March 31, 2022 - UTMediaCAT/mediacat-docs GitHub Wiki
Agenda
- add to documentation that the text alias discovery is whole words (so you don't get "mida" for "midair")
- write up github issue for apify developer, and ask whether documentation forthcoming for apify v 2
- commit and document new system for url expanding
- send Alejandro another output set with better retweet URL extraction
- add key to postprocessor to allow Twitter API public metrics to propagate through postprocessor
- treat Twitter @mentions (whether retweets or other) as a citation
- Alejandro: send Shengsong a list of twitter accounts to test with
- NYTimes crawl
Twitter API crawling
- question about plain text no longer saying "RT"? Might not be important
- currently, plain text is showing the original tweet in retweets, but if someone comments before the retweeted tweet, then this will not appear
- Shengsong will try including both retweet plain text and original tweet plain text and get back to us
- add key to postprocessor to allow Twitter API public metrics to propagate through postprocessor - done
- treat Twitter @mentions (whether retweets or other) as a citation - done
domain crawling
- some URLs weren't being picked up - probably fixed
- send after postprocessing NYtimes interim crawl, we'll check for errors.
- nytimes.com crawl:
- crawled 130832 links and then stopped
- question: could be because NYT loading content on scroll?

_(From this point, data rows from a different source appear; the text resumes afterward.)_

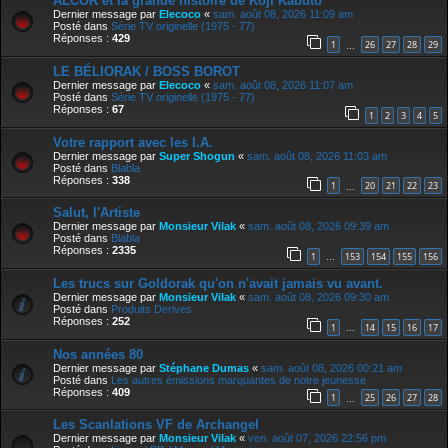
ALCOR et la grande histoire de Koji Kabuto
Dernier message par
Elecoco
«
sam. août 08, 2026 11:09 am
Posté dans
Série TV originelle (1975 - 77)
Réponses :
429
1
26
27
28
29
…
LE BÉLIORAK / BOSS BOROT
Dernier message par
Elecoco
«
sam. août 08, 2026 11:07 am
Posté dans
Série TV originelle (1975 - 77)
Réponses :
67
1
2
3
4
5
Votre rapport avec les I.A.
Dernier message par
Super Shogun
«
sam. août 08, 2026 11:03 am
Posté dans
Blabla
Réponses :
338
1
20
21
22
23
…
Salut, l'Artiste
Dernier message par
Monsieur Vilak
«
sam. août 08, 2026 09:39 am
Posté dans
Blabla
Réponses :
2335
1
153
154
155
156
…
Les trucs sur Goldorak qu'on n'avait jamais vu avant.
Dernier message par
Monsieur Vilak
«
sam. août 08, 2026 09:30 am
Posté dans
Produits Derives
Réponses :
252
1
14
15
16
17
…
Nos années 80
Dernier message par
Stéphane Dumas
«
sam. août 08, 2026 00:21 am
Posté dans
Les autres émissions marquantes de notre jeunesse
Réponses :
409
1
25
26
27
28
…
Les Scanlations VF de Archangel
Dernier message par
Monsieur Vilak
«
ven. août 07, 2026 22:56 pm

- Shengsong will look to see if puppeteer has a feature to address loading content on scroll
- benchmarking: looks like the same speed as before, around 60,000 urls a day
Action Items
- look at retweet issue for : how to get both info for retweet tweet and original tweet for plain text and entities
- NYT crawl issue: lookto see if puppeteer has a feature to address loading content on scroll
- write up github issue for apify developer, and ask whether documentation forthcoming for apify v 2
- document new system for url expanding
Backburner
- what to do with htz.li
- small domain crawl
- Benchmarking
- finish documenting where different data are on our server
- finding language function
- image_reference function
- dealing with embedded versus cited tweets